We perused with great interest the randomized controlled trial by Shojaei and associates, which studied the effect of timolol eye drops in refractive outcomes in eyes with myopic regression after laser in situ keratomileusis (LASIK). In this trial, the authors compared the outcomes of treating patients presenting with myopic regression following LASIK with timolol eye drops instilled twice a day to treatment by instilling artificial tear drops in an identical regime as placebo. The spherical equivalent was significantly better in the timolol (treatment) arm 6 months after treatment, and also 6 months after discontinuation of treatment ( P < .001 for both comparisons). Based on these results, the authors concluded that instillation of timolol eye drops is effective for the treatment of myopic regression after LASIK and its effect seems to last for at least 6 months after discontinuation. The study design and statistical analysis were appropriate, but we do have the following observations to make.

There are some typographical errors in the article; for example, in Table 3 spherical equivalent before treatment in Placebo group should have been −1.57 ± 0.67.

In Table 5 (and also at various places in the results and discussion sections), uncorrected distance visual acuity (UDVA) in logMAR is represented in negative values. It is well known that in the logMAR system a more negative value indicates a better visual acuity. Applying this knowledge to the table in question, the visual acuity is consistently better in the placebo arm. Also, within the timolol arm the UDVA before treatment is more negative (better) than 3, 6, and 12 months after treatment.

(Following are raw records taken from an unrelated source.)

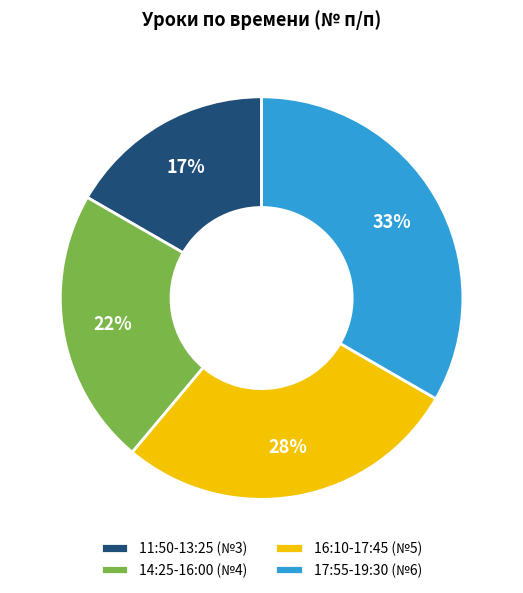

The 17:55-19:30 slice represents 20% of the pie. True or false?

False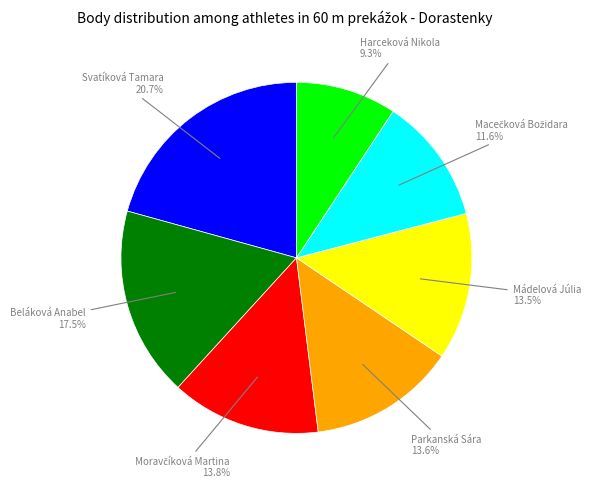

Does any single category account for the majority?

No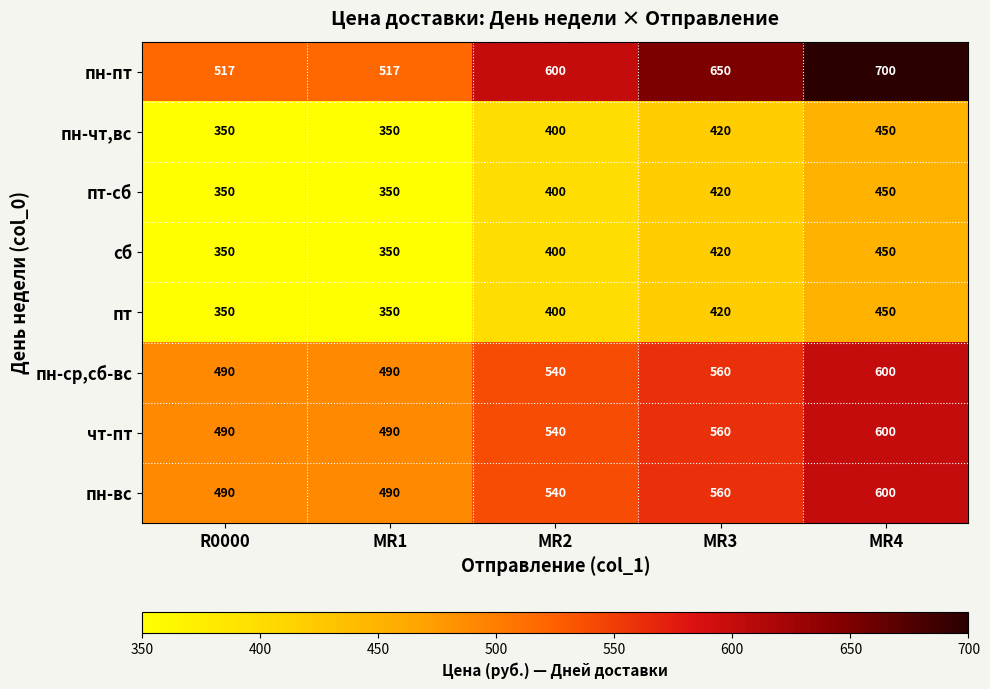

What value does the пн-чт,вс series have at MR3?

420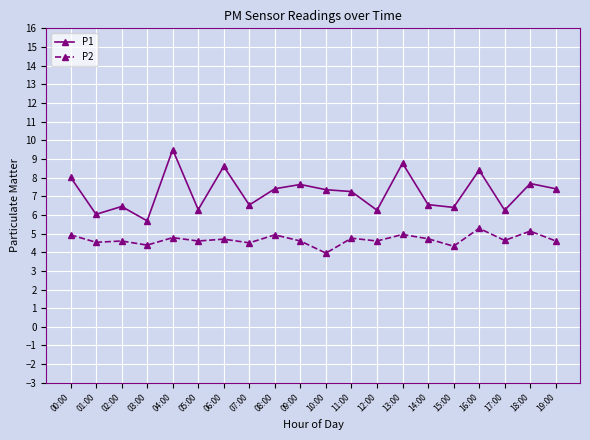

Which series has the widest spread of values?

P1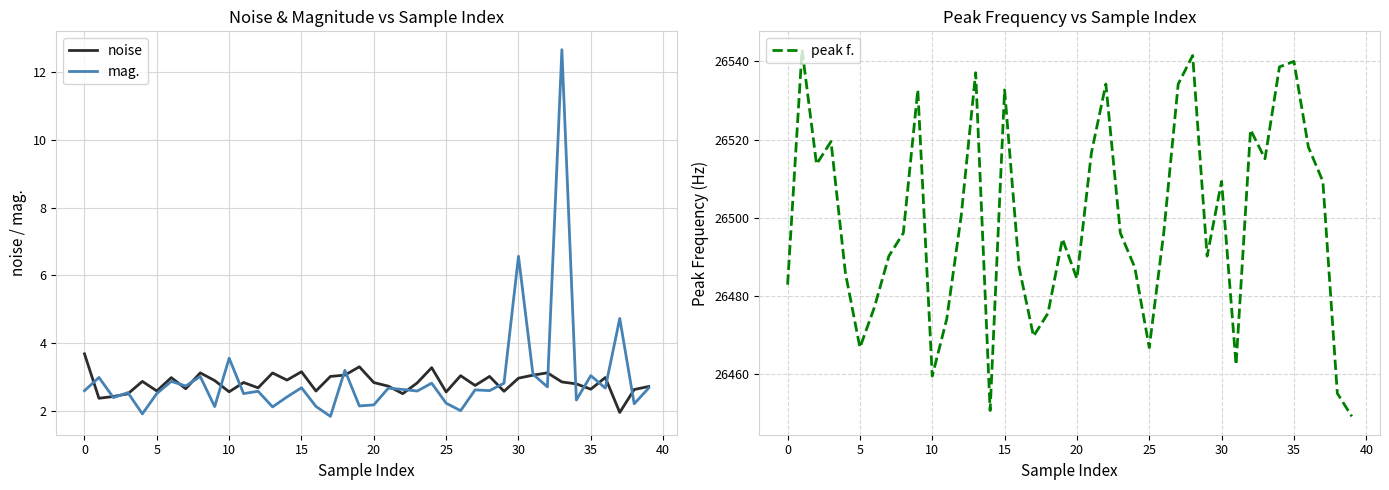

How many lines are shown in the chart?

3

The method of refraction has not been mentioned. It would also be pertinent to know if all the refractions were done by a single optometrist.

Though the authors have mentioned that there were no side effects observed in the study, the exclusion criteria do not account for respiratory or cardiovascular diseases, where timolol eye drops should be used with caution. The use of timolol has been associated with behavioral changes, which was not mentioned in the study.

The underlying hypothesis that myopic regression post LASIK results from forward shift of the posterior cornea should have been studied and documented by serial elevation–based corneal topography on follow-up visits. The efficacy of timolol in arresting or resolving these topographic changes and a comparative analysis of the same between the 2 arms would have added significant weight to the presented refraction data.

Some patients in either arm might have had early corneal ectasia after LASIK and could have been differentiated from regression purely on corneal topography.

Timolol has been reported to prevent the progression of post-LASIK ectasia. Therefore the fact that the best-corrected distance vision in the placebo group was less than 20/20 could be an outcome influenced by this potential confounder.

To conclude, we opine that though the study was very well designed, attention to these details would have made the results more robust.